Un colvert à table
Un colvert à table

Notre hôte étant occupé à préparer une agape, il me confie le soin de servir les boissons. En ouvrant la porte du réfrigérateur pour prendre une bouteille de vin blanc, quelle n’est pas ma surprise de me trouver nez à nez avec un mâle de canard colvert qui semble endormi sur une étagère. «Je l’ai chassé la semaine dernière pour mon amie A. qui n’est finalement pas venue le récupérer. Il faut le consommer dans les deux jours. Si tu veux, tu peux l’embarquer.»

En rentrant chez moi, je suis un peu troublé par la présence de ce canard dans mon sac à dos.
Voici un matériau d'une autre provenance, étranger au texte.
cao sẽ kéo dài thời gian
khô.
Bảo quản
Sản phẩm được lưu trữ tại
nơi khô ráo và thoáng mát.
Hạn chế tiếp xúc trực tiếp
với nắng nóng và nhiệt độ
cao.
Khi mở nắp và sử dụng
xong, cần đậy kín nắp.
Le lendemain après-midi, nous dessinons l’oiseau au salon, avant la préparation de notre repas avec mon épouse et les garçons.

A une époque de questionnement sur notre rapport à la consommation de viande, je trouve très intéressant et éducatif d’apprêter soi-même une bête en poil ou en plume. Ce geste banal dans tout l’histoire de l’Homme est devenu pourtant assez exceptionnel aujourd’hui, pour les citadins que nous sommes.
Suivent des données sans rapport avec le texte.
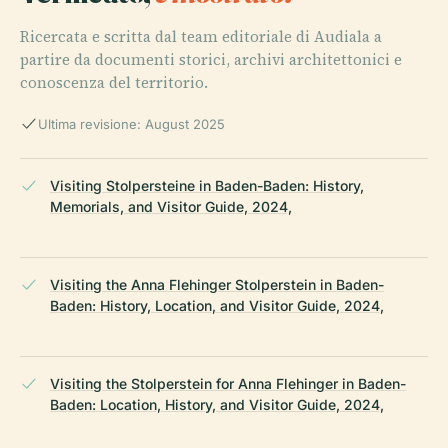
Ricercata e scritta dal team editoriale di Audiala a
partire da documenti storici, archivi architettonici e
conoscenza del territorio.
Ultima revisione: August 2025
Visiting Stolpersteine in Baden-Baden: History,
Memorials, and Visitor Guide, 2024,
Visiting the Anna Flehinger Stolperstein in Baden-
Baden: History, Location, and Visitor Guide, 2024,
Visiting the Stolperstein for Anna Flehinger in Baden-
Baden: Location, History, and Visitor Guide, 2024,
Une minutieuse séance de plumée de l’oiseau va donc nous occuper un moment sur le balcon. A tour de rôle, nous arrachons les plumes qui volettent partout autour de nous. Nous ôtons délicatement le manteau du canard en veillant toutefois à ne pas trouer la peau. La tâche n’est pas si facile d’autant qu’il fait très froid et que nos mains sont engourdies.
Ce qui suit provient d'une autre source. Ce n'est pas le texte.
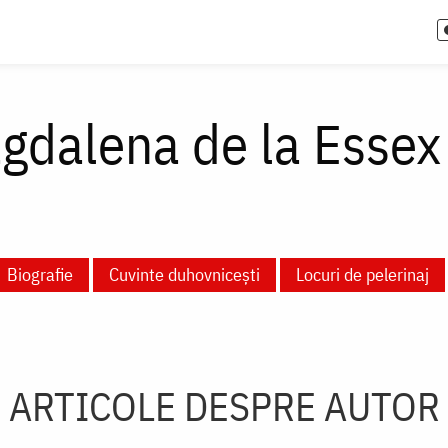
gdalena de la Essex
Biografie
Cuvinte duhovnicești
Locuri de pelerinaj
ARTICOLE DESPRE AUTOR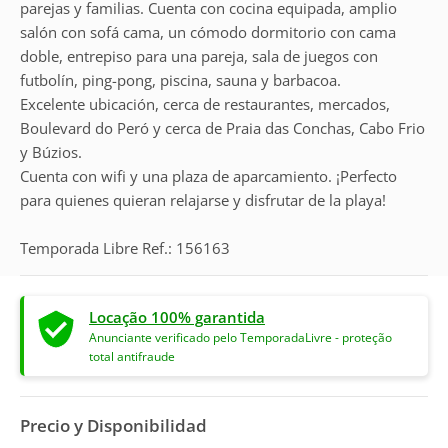
parejas y familias. Cuenta con cocina equipada, amplio
salón con sofá cama, un cómodo dormitorio con cama
doble, entrepiso para una pareja, sala de juegos con
futbolín, ping-pong, piscina, sauna y barbacoa.
Excelente ubicación, cerca de restaurantes, mercados,
Boulevard do Peró y cerca de Praia das Conchas, Cabo Frio
y Búzios.
Cuenta con wifi y una plaza de aparcamiento. ¡Perfecto
para quienes quieran relajarse y disfrutar de la playa!
Temporada Libre Ref.: 156163
Locação 100% garantida
Anunciante verificado pelo TemporadaLivre - proteção
total antifraude
Precio y Disponibilidad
Comme l’oiseau a déjà été vidé, il est bientôt prêt pour être cuisiné. Après avoir brûlé les petites plumes restantes, il n’y a plus qu’à couper les ailes, la tête et les pattes. La réticence qu’on aurait pu attendre avant d’accomplir cet acte somme toute assez violent ne s’est pas présentée et c’est tout naturellement que mes fils se sont acquittés de la tâche.

La volaille ressemble maintenant à quelque chose de plus familier, comme si elle avait perdu son statut d’animal. Nous la passons au four, préparons un accompagnement et dressons la table.

Le moment du souper est solennel et c’est avec beaucoup de plaisir que nous partageons ce repas en famille. Nous ressentons de la gratitude et du respect envers cet oiseau dont le dessin trône à présent sur une commode, en souvenir de ce moment particulier.